Protect voting rights. In a modern democracy, voting should be convenient, encouraged, and fully accessible to all eligible voters. On March 8, 2019, the For The People Act of 2019 passed the House of Representatives. This bill creates a national voter-registration program, makes Election Day a federal holiday, requires states to use independent, non-partisan commissions when drawing congressional districts, and limits the ability of states to purge voting rolls. While Senate Majority Leader Mitch McConnell has refused to even put the bill up for a vote, these are commonsense reforms that should become law. And we need to go farther. Congress should exercise its authority over federal elections to pass legislation that permits same-day registration and voting, early voting, no excuse vote-by-mail, and restores the Voting Rights Act of 1965. We should also pass a constitutional amendment allowing Congress and the states to establish campaign finance restrictions for elections.

Adopt proportional representation.
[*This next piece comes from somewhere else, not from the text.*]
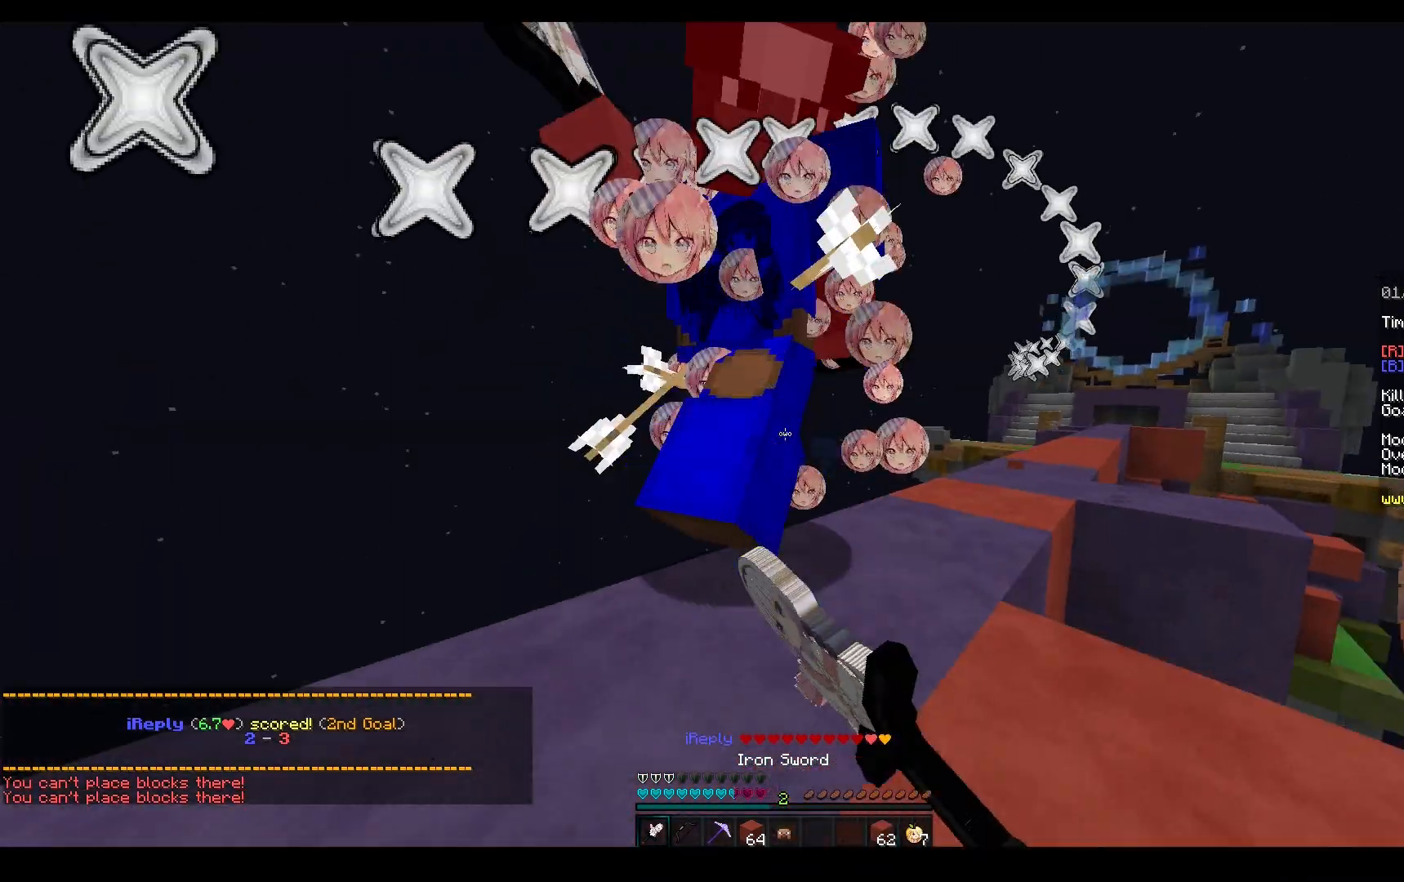
{"keys": ["space", "w"], "mouse": ["left", "right"], "events": [[150, "a", "up"], [383, "space", "down"], [400, "mouse_right", "down"]]}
Two parties dominate the American political system: the Democratic Party and the Republican Party. While others like the Libertarian Party, Green Party, and Constitution Party exist, the nature of our electoral system makes it difficult for them to have any substantive impact on policymaking. A political theory called Duverger’s Law explains that plurality voting – a system where voters pick one candidate to support and the winner is the person who gets the most votes – tends to favor the development of a two-party system. This sets the scene for difficult elections like the Republican presidential primary in 2016 and the Democratic presidential primary in 2020, where voters are forced to choose between candidates who, despite existing within the same party, are ideologically distinct. The two-party system also has the dangerous effect of polarizing the electorate to the point where every election is seen as a life-or-death contest between two distinct groups battling for control of the country. We should follow other modern democracies and adopt a system of proportional voting for congressional elections, allowing voters to rank their choices and thereby encouraging the development of a multi-party system. The Ranked Choice Voting (RCV) Act (H.R. 4464) would require all House and Senate elections be conducted with RCV beginning in 2022 and replace all congressional runoff elections, saving voters time and money. It should become law.

Clearly some of these reforms are more politically feasible than others, but that’s not the point. The point is that while our political system is plagued with issues, the problems we face are not impossible to solve. In many cases, the groundwork has already been laid. Many of the solutions I outline already have the necessary legislation and amendments ready to be introduced or waiting for a vote. These are not new problems and the solutions exist, we just need to make them happen.

True patriotism is committing ourselves to the hard work of fixing the things that are broken in our country. There’s an election coming up this November – let’s make it count.